▶ _Selected passage_
St. Nicholas of Myra

"A citizen of Patara had lost all his money, and had moreover to support three daughters who could not find husbands because of their poverty; so the wretched man was going to give them over to prostitution. This came to the ears of Nicholas, who thereupon took a bag of gold and, under cover of darkness threw it in at the open window of the man's house. Here was a dowry for the eldest girl and she was soon duly married. At intervals Nicholas did the same for the second and third; at the last time the father was on the watch, recognized his benefactor and overwhelmed him with his gratitude."

Now you know why it is known as Merry Christmas, three girls were saved from indentured sexual servitude. But of course most people won't tell this "Christmas story" because it deals with a messy and nasty reality.


Cheers

Hans-Christian Georg Rupprecht BGS, PDP, CFP

Commander in Chief

Frankenstein Battalion

Knecht Rupprecht Division

Hans Corps

1st Saint Nicolaas Army

Army Group “True North”


A lawyer.

Figures.

Indeed it does. It would figure even better if the subject were prostitutes, rather than strippers. The difference between a $250/hour lawyer and a $50/throw prostitute is $200.

Who says liberals don't support women. They will rally to support strippers who are used as slaves, and condem anyone trying to improve the lives of women and girls in Iraq and Afgan. Why do liberals hate women, guess too many of them like boys.

Adler is ridiculous - and an embarrassment when people refer to him as "conservative"

The man's an idiot, and a hypocrite.

I attended the rally he led at the Manitoba Legislative Building calling for Canadians to support the US and send troops to Iraq. Now he never misses a chance to attack the "war-mongers who've gotten us into this mess!"

Like today, interviewing some idiotic Iranian reporter from the LA Times. "If you want to hear the truth I recommend you stick to good sources like the LA Times, Washington Post, NY Times" Adler: "I see, uh huh, yes. Now the Republicans are trying to whip up a war with Iran. Any thoughts?" Iranian: "Well, they are just trying to pander to special interests, Israel Lobby, and so on." Adler: "Oh, yes, I see."

What a fool. This Adler's about as Jewish as my foreskin.

Hmmm. Sure smells like the white slave trade. Economic bondage of the worst sort. No one in Liberal Land, slob slackers at their desks in the immigration division are connecting the dots with Romanian females and their employment endpoint. Figures. It's not their daughters.

But, then, in the liberal playbook, who are we to challenge the Romanians employment, no matter how demeaning, when some immigrant woman is basically sold into sexual slavery. It would be all so conservative, prudish and judgemental.

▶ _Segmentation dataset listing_
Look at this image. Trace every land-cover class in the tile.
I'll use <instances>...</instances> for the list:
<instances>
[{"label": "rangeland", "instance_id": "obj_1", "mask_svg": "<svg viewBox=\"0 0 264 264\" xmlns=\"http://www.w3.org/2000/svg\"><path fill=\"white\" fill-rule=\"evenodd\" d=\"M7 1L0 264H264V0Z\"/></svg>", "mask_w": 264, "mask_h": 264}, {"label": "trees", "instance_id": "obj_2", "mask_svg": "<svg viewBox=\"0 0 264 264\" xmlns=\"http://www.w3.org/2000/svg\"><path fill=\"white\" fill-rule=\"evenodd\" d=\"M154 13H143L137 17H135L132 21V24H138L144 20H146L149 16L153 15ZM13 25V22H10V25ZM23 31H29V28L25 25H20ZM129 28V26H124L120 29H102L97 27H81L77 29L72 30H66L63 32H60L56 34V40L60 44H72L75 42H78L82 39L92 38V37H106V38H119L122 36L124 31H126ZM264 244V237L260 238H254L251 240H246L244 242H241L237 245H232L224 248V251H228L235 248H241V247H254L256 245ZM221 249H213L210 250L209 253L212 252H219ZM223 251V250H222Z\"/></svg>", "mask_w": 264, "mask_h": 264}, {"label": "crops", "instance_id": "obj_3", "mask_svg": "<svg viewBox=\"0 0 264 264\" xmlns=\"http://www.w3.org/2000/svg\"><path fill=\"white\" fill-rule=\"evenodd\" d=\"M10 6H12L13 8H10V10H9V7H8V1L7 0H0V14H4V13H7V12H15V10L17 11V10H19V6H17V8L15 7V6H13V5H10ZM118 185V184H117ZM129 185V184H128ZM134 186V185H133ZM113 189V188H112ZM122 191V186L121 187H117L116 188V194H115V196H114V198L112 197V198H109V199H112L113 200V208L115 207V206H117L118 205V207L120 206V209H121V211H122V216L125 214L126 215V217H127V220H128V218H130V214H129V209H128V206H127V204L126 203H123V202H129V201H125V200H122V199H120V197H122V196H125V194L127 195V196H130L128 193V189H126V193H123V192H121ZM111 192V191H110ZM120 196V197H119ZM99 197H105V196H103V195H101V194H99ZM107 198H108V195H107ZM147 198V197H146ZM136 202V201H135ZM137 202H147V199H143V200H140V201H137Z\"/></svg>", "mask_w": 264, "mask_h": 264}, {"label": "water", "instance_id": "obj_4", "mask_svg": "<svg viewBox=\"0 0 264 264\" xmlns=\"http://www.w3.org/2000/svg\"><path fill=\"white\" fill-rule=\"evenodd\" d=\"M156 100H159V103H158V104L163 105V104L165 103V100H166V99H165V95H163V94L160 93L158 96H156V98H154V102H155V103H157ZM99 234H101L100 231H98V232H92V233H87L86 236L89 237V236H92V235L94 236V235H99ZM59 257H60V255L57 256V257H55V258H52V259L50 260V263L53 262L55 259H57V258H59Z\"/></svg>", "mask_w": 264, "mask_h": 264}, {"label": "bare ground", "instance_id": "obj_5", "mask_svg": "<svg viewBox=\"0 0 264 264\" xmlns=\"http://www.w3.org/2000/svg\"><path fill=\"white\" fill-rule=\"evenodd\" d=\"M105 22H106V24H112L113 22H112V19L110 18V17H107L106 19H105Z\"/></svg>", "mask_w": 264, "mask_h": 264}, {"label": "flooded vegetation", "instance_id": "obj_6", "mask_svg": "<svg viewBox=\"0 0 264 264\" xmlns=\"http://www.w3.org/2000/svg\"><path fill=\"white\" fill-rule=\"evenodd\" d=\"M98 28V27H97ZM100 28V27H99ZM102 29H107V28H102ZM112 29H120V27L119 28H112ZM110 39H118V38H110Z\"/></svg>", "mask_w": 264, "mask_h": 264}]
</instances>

▶ _Instruction_
Using the St. Nicholas of Myra text, state whether each statement agrees with it: (a) Nicholas threw the gold in through an open window at night. (b) The father caught Nicholas on his second visit. (c) The man who lost his money was a citizen of Patara.

▶ _Problem solution_
(a) Yes: "under cover of darkness threw it in at the open window of the man's house"
(b) No: "at the last time the father was on the watch, recognized his benefactor"
(c) Yes: "A citizen of Patara had lost all his money"